Personally, I keep both.  I almost wish I did not, though, because one day these thoughts will probably be lost, or my diary will disappear, and I will be missing half of myself.



{January 4, 2009}   We were 21 and invincible

It makes me sad that I probably will not be around for the end of the human species.  I do not mean the end of the world….I believe the world will keep on chugging along.  Just without humans, and/or without any living life form at all.  Not to be morbid or anything……It just will happen one day.  It would be quite the adventure though, being alive at that time.  Especially if it was just the sun going out, and we all had to just slowly die out. I’m not sure why I started with this topic.  This was not the intent of this posting.

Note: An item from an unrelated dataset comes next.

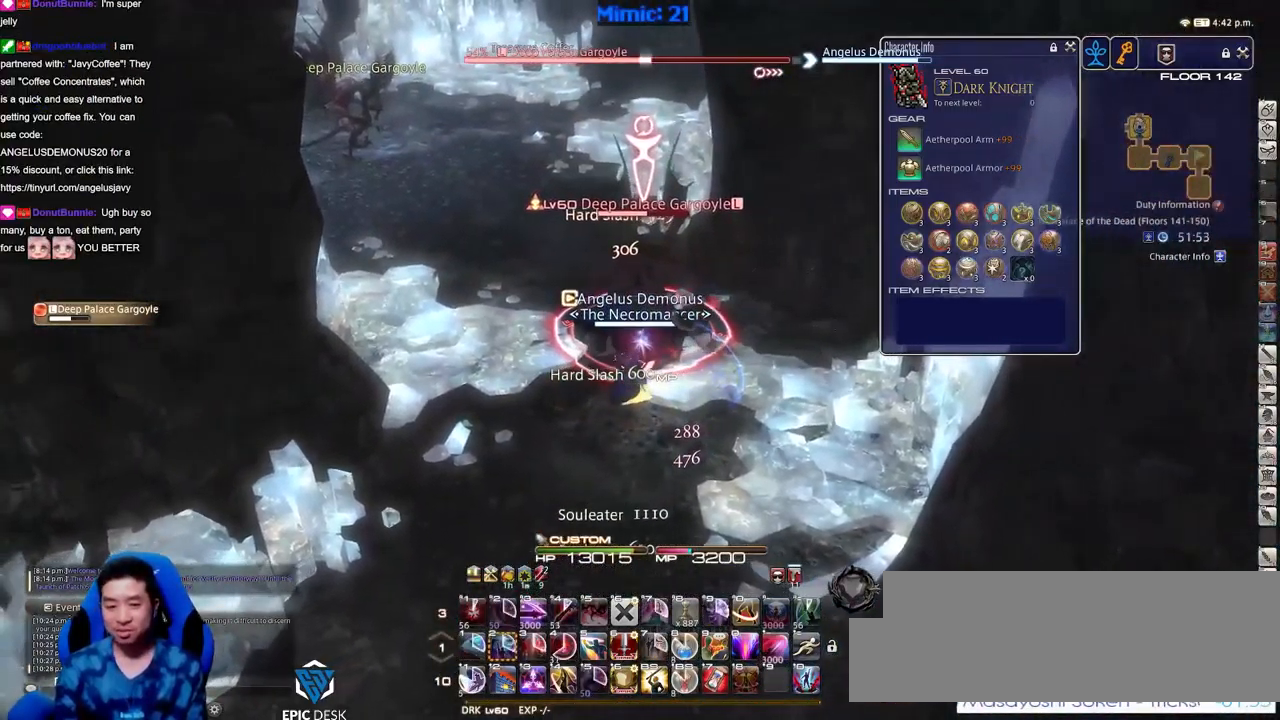
{"keys": ["alt_r"], "events": [[50, "rbracket", "down"], [83, "rbracket", "up"], [184, "rbracket", "down"], [234, "rbracket", "up"], [234, "s", "down"], [284, "s", "up"], [317, "a", "up"], [417, "alt_r", "down"]]}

I am at the age where all of my friends, and myself, are soon turning 21.  It is an age where on that day you are supposed to act like a moron, embrace alcohol (and maybe a toilet seat or two), and throw inhibitions to the wind before you must act as an adult.  Everyone has the same typical plans for their birthday….going with friends to a bar.  Maybe holding something at their house/apartment/wherever, to have some fun with everyone.  As the last person in my immediate group of friends to turn 21, I must say, it is sad to think that I will miss everyone’s bar celebrations.  I wish friends would maybe make it so that in the middle of the day, or on a weeknight, they could do a bit of a celebration, so that I could at least be present at the bar (so that the bar would let me in) for their ‘right of passage.’  Most celebrations seem to be taking shape at night though.  I guess I’ll rely on people to throw mini parties after (when they may already be sloshed), for me to laugh along and egg them on.  Only 10 months until I can join the masses.

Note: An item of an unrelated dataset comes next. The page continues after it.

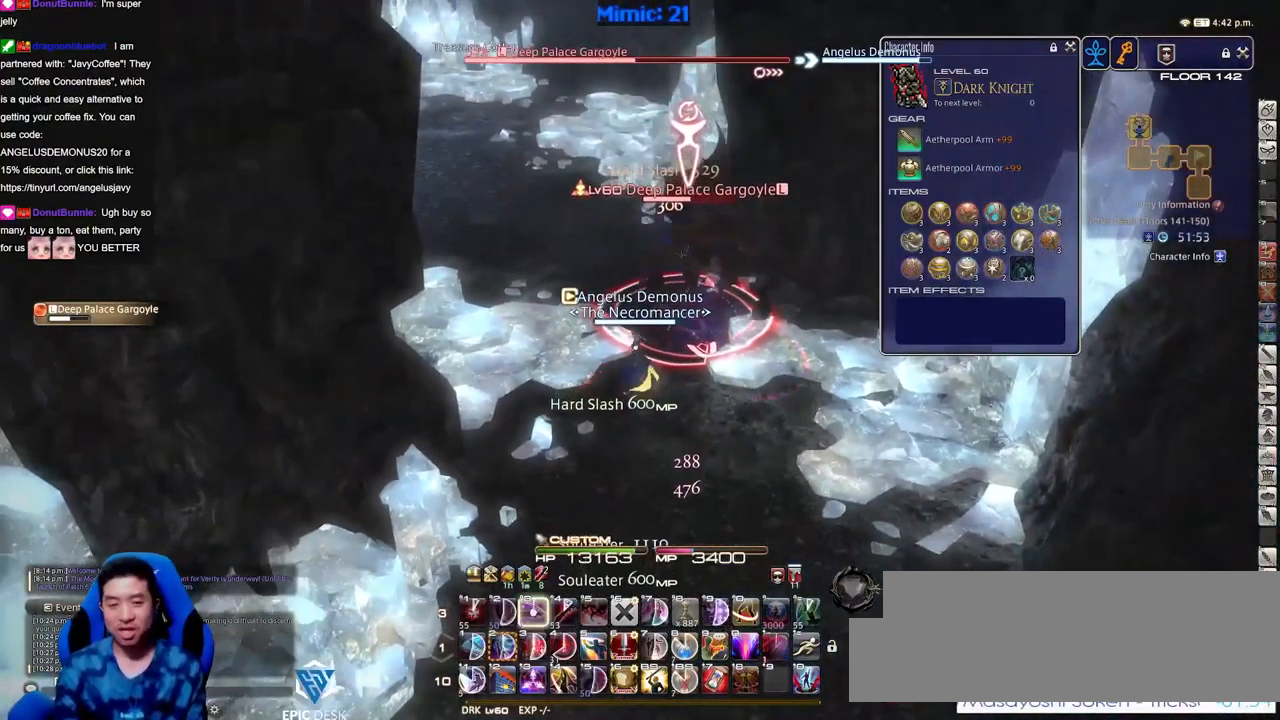
{"keys": ["d"], "events": [[16, "3", "down"], [50, "3", "up"], [50, "alt_r", "up"], [150, "a", "down"], [200, "p", "down"], [200, "s", "down"], [250, "d", "down"], [300, "a", "up"], [333, "p", "up"], [333, "s", "up"], [433, "rbracket", "down"], [483, "rbracket", "up"]]}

I just am starting to miss birthday parties where you are just with friends, having a good time.



{November 20, 2008}  

Students should be careful when using the word “curve.”  It is easy to assume that if a professor is curving the final grade, or exam grades, that it means your grade will probably go up.  The real definition of this word is that the distributions of the scores should fit underneath a bell curve, and through normalization, they will.  In simple language, some teachers drop your grade down.

AKA:

You do the work.
You get the grade.
You take that grade, minus one.
That’s the grade you get.

Very few classes do this, but they are out there.  One class that the professor did this in, it did not end up mattering because it was such a difficult class his only option was to raise grades.

Enter: Physics lab.
Physics lab 1:  I did the work, I earned the grade, I had a SOLID 4.0.  But imagine the confusion when I received my final grades, only to see a glaring 3.5.  This is due to a strange phenomenon known as normalization.  They take all the sections of labs, put them together, and then decide how many people should have each grade.  This is to even out differences in grading

Physics lab 2: I am in danger of this same thing happening again.  My lab section has the highest average of all of my TA’s sections.  Hands down higher.  He told us that we could all just….not show up for lab one day and still have a higher class average than all his other classes.  Just because we’re doing the work quicker and faster, not all of us can have the grades we deserve.

And then teachers wonder how the hell I have no motivation to put extra effort in.